Dubai’s 10-year-olds reported improved scores in reading, according to results published in a new international assessment study. The 2016 Progress in International Reading Literacy Study (PIRLS) shows students in Dubai’s private schools scored overall 527 points – improving 37 average points from their previous performance in 2011.
Fourth graders from private schools in the Dubai scored 539 in ePIRLS 2016, significantly higher than the international average. Over 7000 students from Dubai participated in the reading tests and they outperformed students in France, Belgium and Chile in PIRLS.
Dr Abdulla Al Karam, Chairman of the Board of Directors and Director General of Knowledge and Human Development Authority (KHDA) in Dubai said, “The success of Dubai’s students reflects our increased emphasis on improving reading skills and raising education standards across schools. Our rise in the global rankings is commendable and it affirms our continued progress to achieve UAE national agenda goals. These results will have a positive impact on our schools, teachers and students as we will continue to work on new initiatives that provide opportunities to collaborate and share successful experiences.”
61% of private school students in Dubai scored at and above international average in PIRLS and 62% in ePIRLS.
Fatma Belrehif, Executive Director of Dubai Schools Inspection Bureau at KHDA said, “These results align with our school inspection findings and we are continuing to see improvements. Reading skills are a key focus area for the inspections as making reading enjoyable at schools greatly impacts learning in other subjects.”
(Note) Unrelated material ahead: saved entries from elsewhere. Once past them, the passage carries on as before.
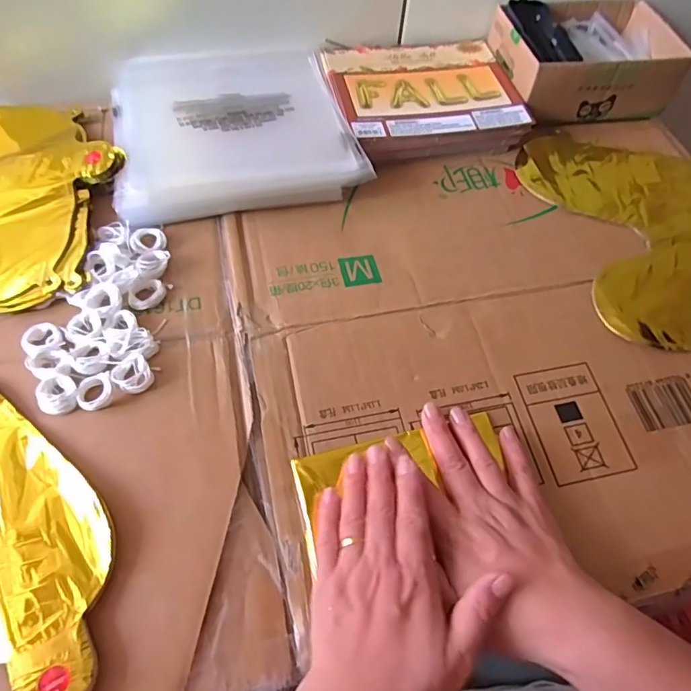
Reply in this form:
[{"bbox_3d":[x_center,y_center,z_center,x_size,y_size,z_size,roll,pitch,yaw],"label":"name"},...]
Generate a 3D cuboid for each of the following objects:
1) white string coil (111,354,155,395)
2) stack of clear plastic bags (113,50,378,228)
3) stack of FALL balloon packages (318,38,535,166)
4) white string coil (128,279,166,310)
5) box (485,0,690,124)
[{"bbox_3d":[-0.158,0.021,0.380,0.025,0.013,0.029,-37,69,-22],"label":"white string coil"},{"bbox_3d":[-0.118,-0.227,0.515,0.225,0.033,0.243,-13,62,-12],"label":"stack of clear plastic bags"},{"bbox_3d":[0.083,-0.272,0.555,0.190,0.028,0.168,-11,62,-10],"label":"stack of FALL balloon packages"},{"bbox_3d":[-0.162,-0.043,0.418,0.028,0.008,0.024,-22,64,-16],"label":"white string coil"},{"bbox_3d":[0.263,-0.325,0.575,0.184,0.065,0.136,-4,61,-6],"label":"box"}]

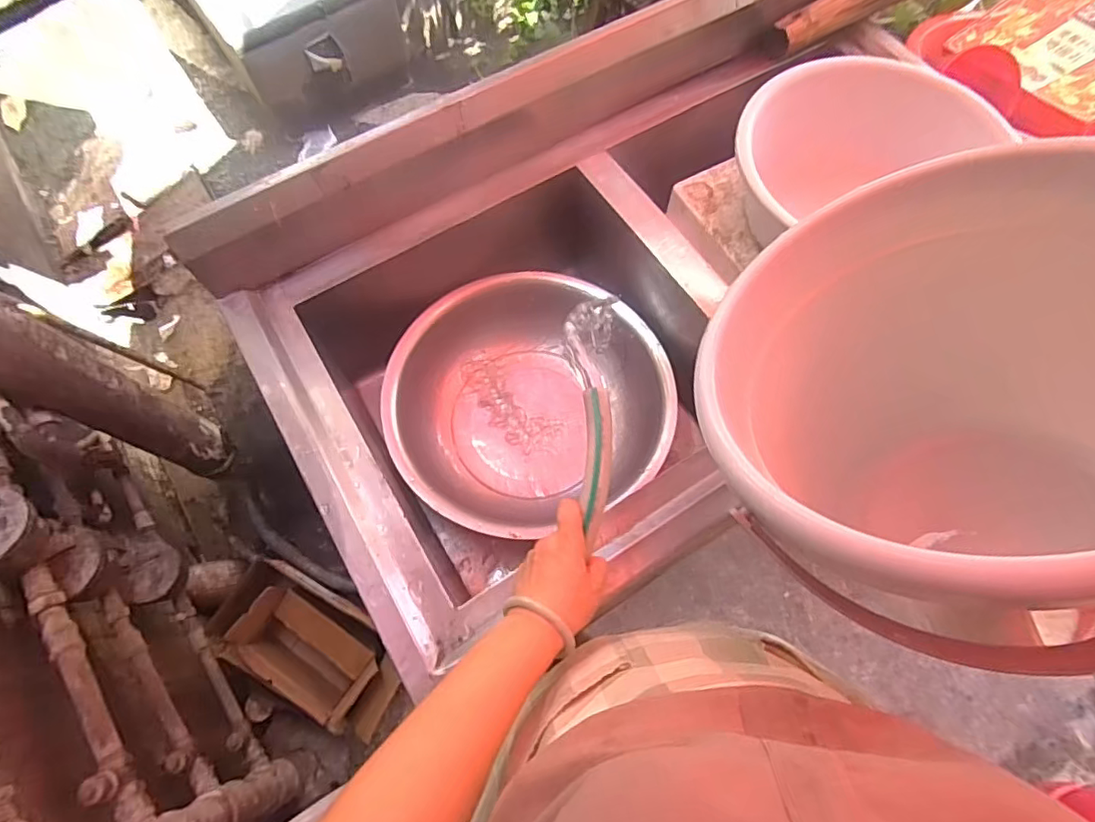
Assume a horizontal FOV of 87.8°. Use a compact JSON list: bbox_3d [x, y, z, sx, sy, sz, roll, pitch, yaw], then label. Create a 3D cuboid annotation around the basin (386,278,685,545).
[{"bbox_3d":[-0.029,-0.015,0.847,0.389,0.126,0.366,0,70,0],"label":"basin"}]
The PIRLS assessment, which has been running since 2001, involves nine and 10-year-olds from grade 4 or year 5 completing comprehension tests and provides internationally comparative data on how well children read by assessing students’ reading achievement in different countries.
PIRLS tests follow a five-year cycle and Dubai’s scores have risen since its first participation in 2011. The study, which is run by the International Association for the Evaluation of Educational Achievement (IEA) in Amsterdam, and Boston College, USA, tested more than 319,000 students in 50 countries.